Some cars restored on the show may be unfamiliar to American viewers, but since 2011 they’ve made forays to the U.S., and have restored such icons as a 1968 Camaro and a 1957 Chevy Bel Air. “Car culture is a bigger deal in the U.S.,” Brewer said. “Collectors are prepared to lavish money and time on their cars. In Europe, collectors tend to stick with one brand, but in the U.S. muscle car lovers will buy any muscle cars. The range is wider.”
Some fun restoration projects include: Citroen 2 CV, Bentley Turbo R, Fiat 500, Maserati 3200 GT, a Darracq from 1903 and, yes, an Amphicar. If you’re unfamiliar with that one, it was a German-made amphibious car/boat that was briefly on the market from 1961 to 1965. “That was a fun project,” said China. “It didn’t look as bad when we first bought it as it turned out to be.

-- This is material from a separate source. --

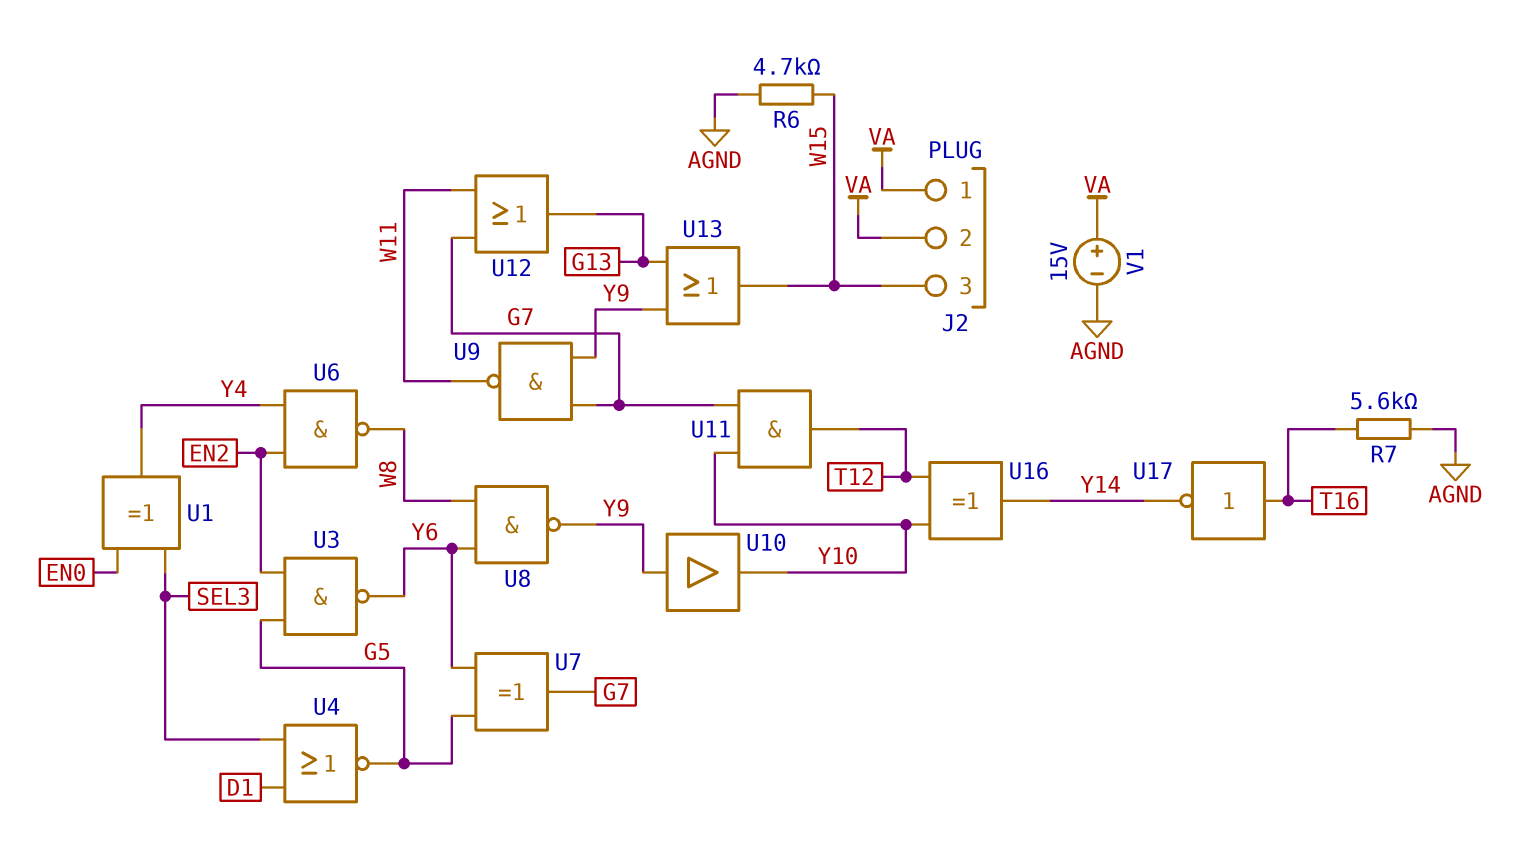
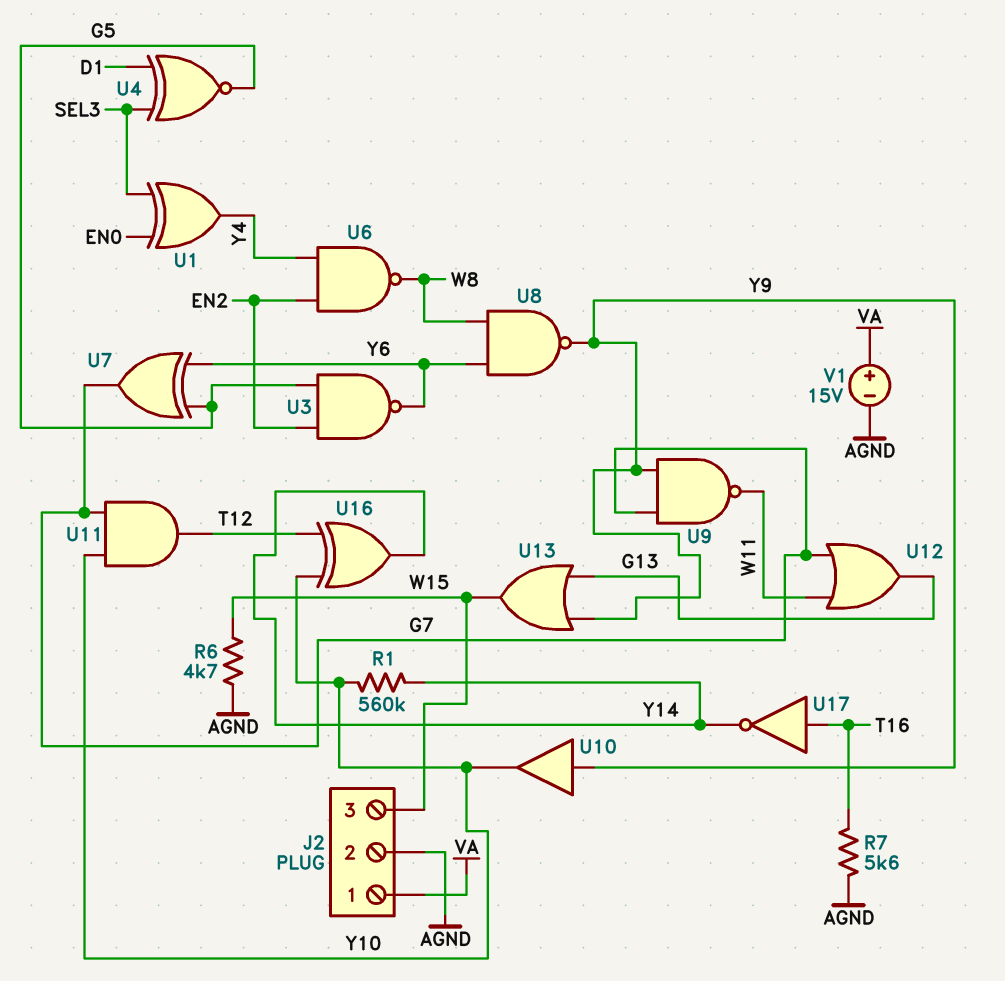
J2 pin 2: VA -> AGND
R1: none -> 560k (Y10, Y14)
U4: NOR (in D1, in SEL3, out G5) -> XNOR (in D1, in SEL3, out G5)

Finding parts for cars like that can be quite tricky, but they’re available if you look hard enough.”
The Bentley, China said, was so well and fussily built that even removing its “boot” (trunk) was a big job. “Even taking off the rear-view mirror probably involves 250 screws,” he said.
It’s better to think internationally with classics. For instance, classic American cars of the 1950s and 60s are most valuable in Scandinavia. Brewer sold a Texas-sourced 1972 Stingray (last of the chrome bumper cars) to a Texan for $27,000. “He immediately got on the phone and sold it to a guy in Sweden for $50,000,” he said. “There are planeloads of Swedes coming to the U.S. to buy cars.” Brewer’s travels have also taken him to Dubai, where he laments the proliferation of to-die-for high-end supercars covered in dust and apparently abandoned.
I asked the pair which cars they’d most like to find, and Brewer had a few—a short-wheelbase Ferrari GTO (sometimes considered the world's best investment), a Series 1 Mini-Cooper S (winner of the Monte Carlo rally), and a GT 500 Shelby Mustang (“It looks like it’s going 200 mph stationary,” he said).
China would love to get his hands on a 1937 Cord Phaeton (“I love the art-deco styling”). He also loves early MGs and Jaguars.